Now, I don’t profess what it knows like to be black or gay.  I am neither.  I am white woman, born in the sixties, who merely witnessed some of the struggles during that time.  I am the former wife of an African American man born to a mother who was subjected to the Jim Crow laws as she grew up in the South.  I can never know what it is like to be her and I never presumed to know her struggle.  I just knew I loved her son because of who he was, not because of what color he still is.  He was my first love.  The initial distrust was replaced with respect and then love.  She was a no nonsense straight shooter shaped by her own experiences as I was mine.  The relationship with her son may have ended for reasons unrelated to color, but my admiration for her never did.

That relationship, however, gave me an inside view into a world I never knew.  The prejudice… the daily injustices.  A world colored by distrust.  I remember once I was out with friends when a man approached me and began talking disparagingly about the interracial couple at the next table.  His thesis was that only ugly white women date black men.  After exploring this with him for a bit, I asked him whether he thought I was ugly.  When he said no, I calmly blew his thesis apart by telling him my boyfriend was black.  Needless to say, I never saw a man move so quick.

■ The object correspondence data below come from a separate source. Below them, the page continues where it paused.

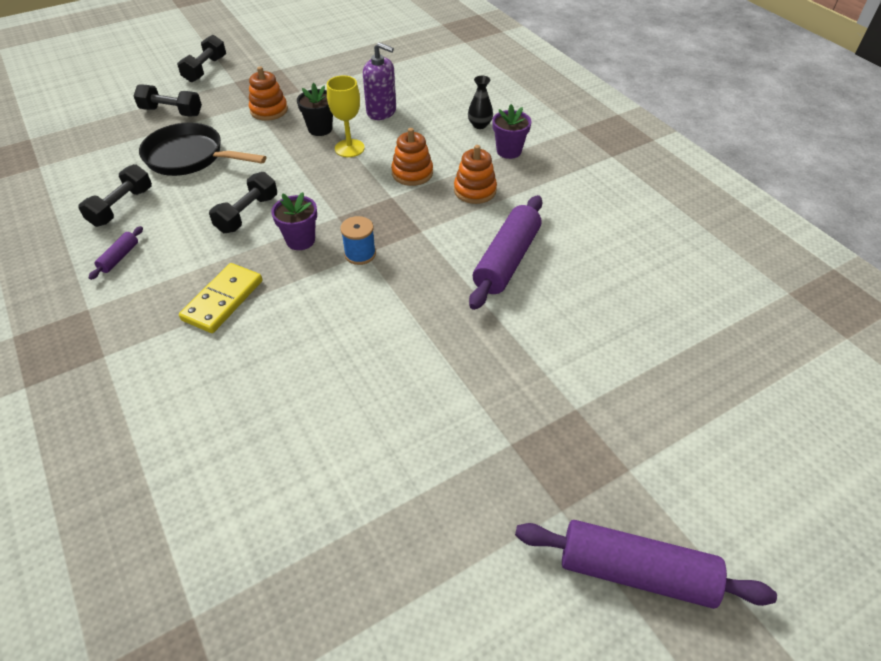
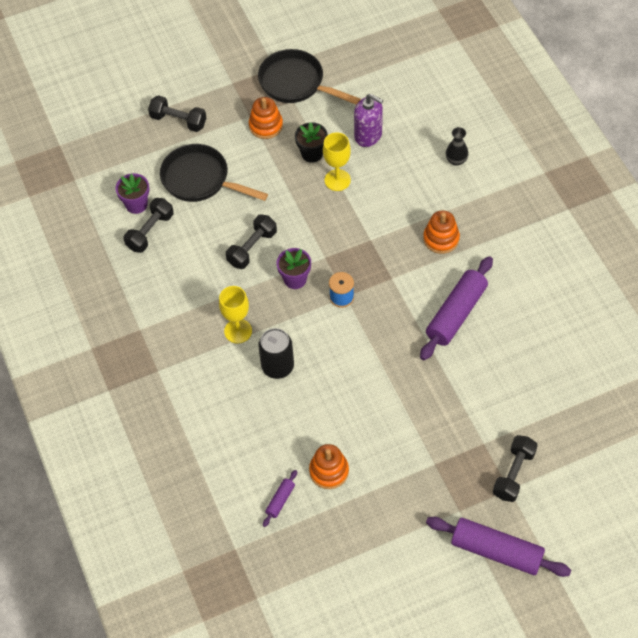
camera: 10 degrees right, 10 degrees up
(119, 257) = (156, 283): purple rolling pin -> purple rolling pin (280, 500)
(205, 69) = (204, 63): black dumbbell -> black dumbbell (514, 474)
(223, 300) = (238, 331): yellow domino -> yellow goblet
(275, 337) = (277, 366): none -> black can
(302, 78) = (296, 83): none -> black pan
(412, 173) = (390, 214): orange stacking toy -> orange stacking toy (329, 471)
(509, 151) = (477, 195): purple flower pot -> purple flower pot (136, 204)

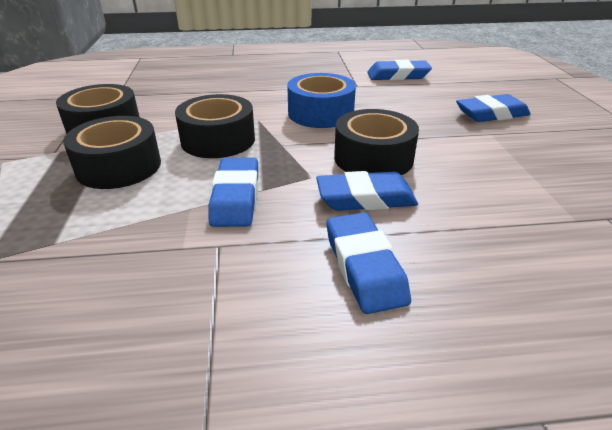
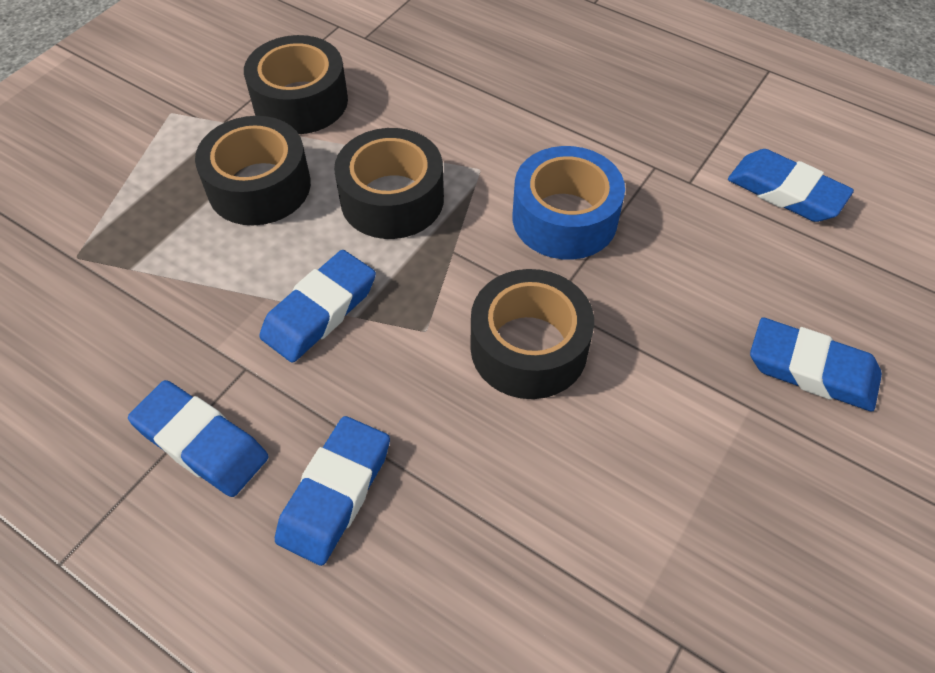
camera: 40 degrees right, 20 degrees up
(365, 198) = (442, 406): blue eraser -> blue eraser (201, 443)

But even though I was allowed into this world, I never was truly a part of it.  I could always walk away.  My ex could not escape his skin color any more than I could escape mine.  His struggle was uniquely his own.

Maybe that is why I found the comparison of struggles so troubling.  I don’t know what it is like to be subjected to suspicion because of the color of my skin anymore than I know what it is like to be subjected to hate because of sexual orientation.  But here is what I do know.  I know that everyone has their own intensely personal unseen struggles.  Struggles that remain hidden because of feelings that no one could possibly love them if they know. I know that, even if someone allowed me to be a witness to these internal  struggles, I can never truly understand.  I know that skin color and sexual orientation are not a choice.  I could not choose to be anything other than the white heterosexual woman I am.   I don’t presume to think that it a choice for others when it is not for me.

I also  know that  that judging which struggle is more valid is pointless.  It creates divisions and ill feelings.  It tears us apart instead of bringing us together, in the spirit of understanding and love.  I know that when we judge, we are the farthest from the Divine.   That is a location I wish to avoid.